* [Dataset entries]
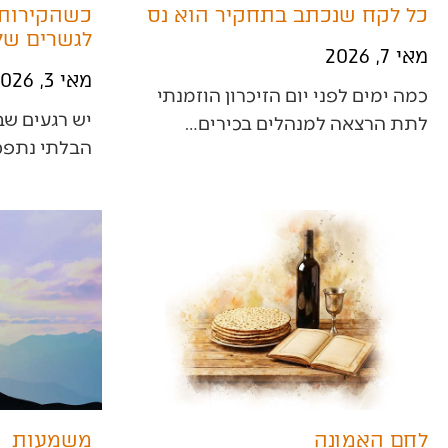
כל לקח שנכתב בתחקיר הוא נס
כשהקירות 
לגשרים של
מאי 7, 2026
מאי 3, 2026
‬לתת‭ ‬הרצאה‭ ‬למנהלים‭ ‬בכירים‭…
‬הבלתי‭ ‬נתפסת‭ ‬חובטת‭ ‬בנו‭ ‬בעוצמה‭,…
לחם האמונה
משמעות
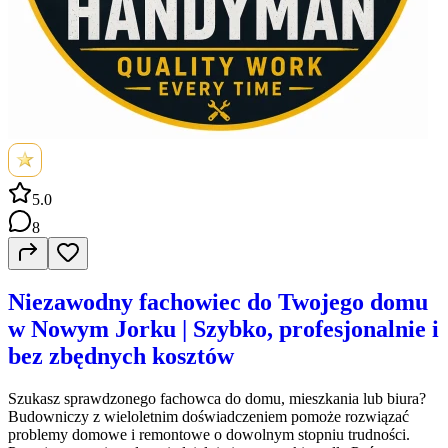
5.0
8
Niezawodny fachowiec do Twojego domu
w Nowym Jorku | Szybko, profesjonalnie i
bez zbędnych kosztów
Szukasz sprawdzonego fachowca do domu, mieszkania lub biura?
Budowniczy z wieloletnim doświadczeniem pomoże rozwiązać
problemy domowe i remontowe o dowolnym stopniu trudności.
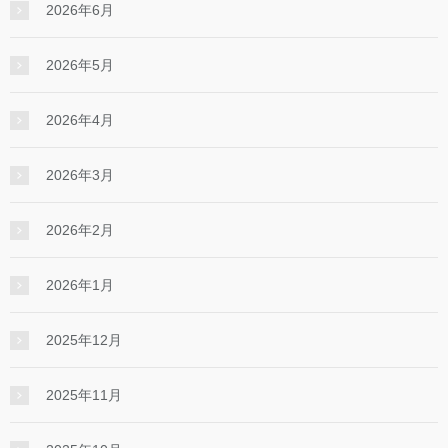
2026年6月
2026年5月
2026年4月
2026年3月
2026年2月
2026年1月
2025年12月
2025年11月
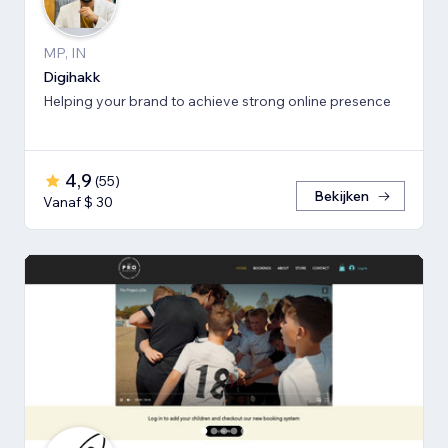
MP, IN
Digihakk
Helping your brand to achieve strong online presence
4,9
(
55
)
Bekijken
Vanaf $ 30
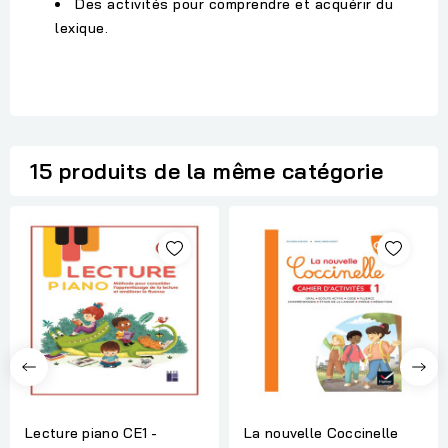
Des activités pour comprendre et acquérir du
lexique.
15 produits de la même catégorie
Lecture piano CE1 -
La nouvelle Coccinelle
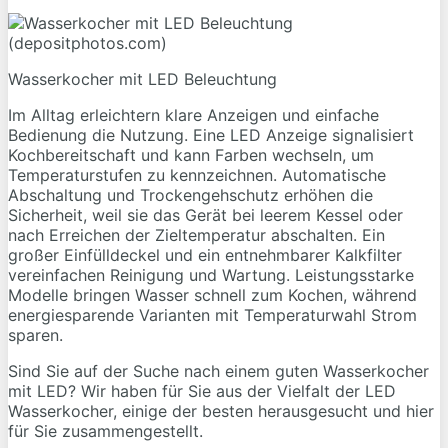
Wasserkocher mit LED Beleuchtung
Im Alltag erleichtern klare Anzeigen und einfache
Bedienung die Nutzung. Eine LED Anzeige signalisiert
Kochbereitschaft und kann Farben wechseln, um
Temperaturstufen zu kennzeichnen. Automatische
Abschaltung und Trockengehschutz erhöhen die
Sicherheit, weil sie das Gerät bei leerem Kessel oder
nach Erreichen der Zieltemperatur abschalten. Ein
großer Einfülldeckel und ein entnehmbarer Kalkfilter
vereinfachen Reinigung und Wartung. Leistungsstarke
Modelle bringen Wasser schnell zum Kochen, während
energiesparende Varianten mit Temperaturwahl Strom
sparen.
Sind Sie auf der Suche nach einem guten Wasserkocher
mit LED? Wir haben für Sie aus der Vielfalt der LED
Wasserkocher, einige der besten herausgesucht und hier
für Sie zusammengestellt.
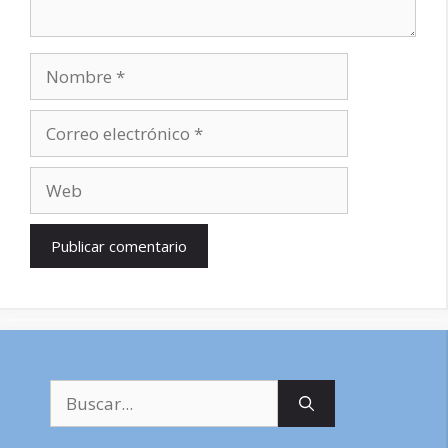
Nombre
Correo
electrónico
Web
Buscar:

* [Instructions for the task]
Retype every line of text from all the items above exactly, without changing anything, and leave the pictures out of your answer.

* [Reply to the exercise]
כל לקח שנכתב בתחקיר הוא נס
כשהקירות 
לגשרים של
מאי 7, 2026
מאי 3, 2026
‬לתת‭ ‬הרצאה‭ ‬למנהלים‭ ‬בכירים‭…
‬הבלתי‭ ‬נתפסת‭ ‬חובטת‭ ‬בנו‭ ‬בעוצמה‭,…
לחם האמונה
משמעות
5.0
8
Niezawodny fachowiec do Twojego domu
w Nowym Jorku | Szybko, profesjonalnie i
bez zbędnych kosztów
Szukasz sprawdzonego fachowca do domu, mieszkania lub biura?
Budowniczy z wieloletnim doświadczeniem pomoże rozwiązać
problemy domowe i remontowe o dowolnym stopniu trudności.
2026年6月
2026年5月
2026年4月
2026年3月
2026年2月
2026年1月
2025年12月
2025年11月
MP, IN
Digihakk
Helping your brand to achieve strong online presence
4,9
(
55
)
Bekijken
Vanaf $ 30
Des activités pour comprendre et acquérir du
lexique.
15 produits de la même catégorie
Lecture piano CE1 -
La nouvelle Coccinelle
Wasserkocher mit LED Beleuchtung
Im Alltag erleichtern klare Anzeigen und einfache
Bedienung die Nutzung. Eine LED Anzeige signalisiert
Kochbereitschaft und kann Farben wechseln, um
Temperaturstufen zu kennzeichnen. Automatische
Abschaltung und Trockengehschutz erhöhen die
Sicherheit, weil sie das Gerät bei leerem Kessel oder
nach Erreichen der Zieltemperatur abschalten. Ein
großer Einfülldeckel und ein entnehmbarer Kalkfilter
vereinfachen Reinigung und Wartung. Leistungsstarke
Modelle bringen Wasser schnell zum Kochen, während
energiesparende Varianten mit Temperaturwahl Strom
sparen.
Sind Sie auf der Suche nach einem guten Wasserkocher
mit LED? Wir haben für Sie aus der Vielfalt der LED
Wasserkocher, einige der besten herausgesucht und hier
für Sie zusammengestellt.
Nombre
Correo
electrónico
Web
Buscar:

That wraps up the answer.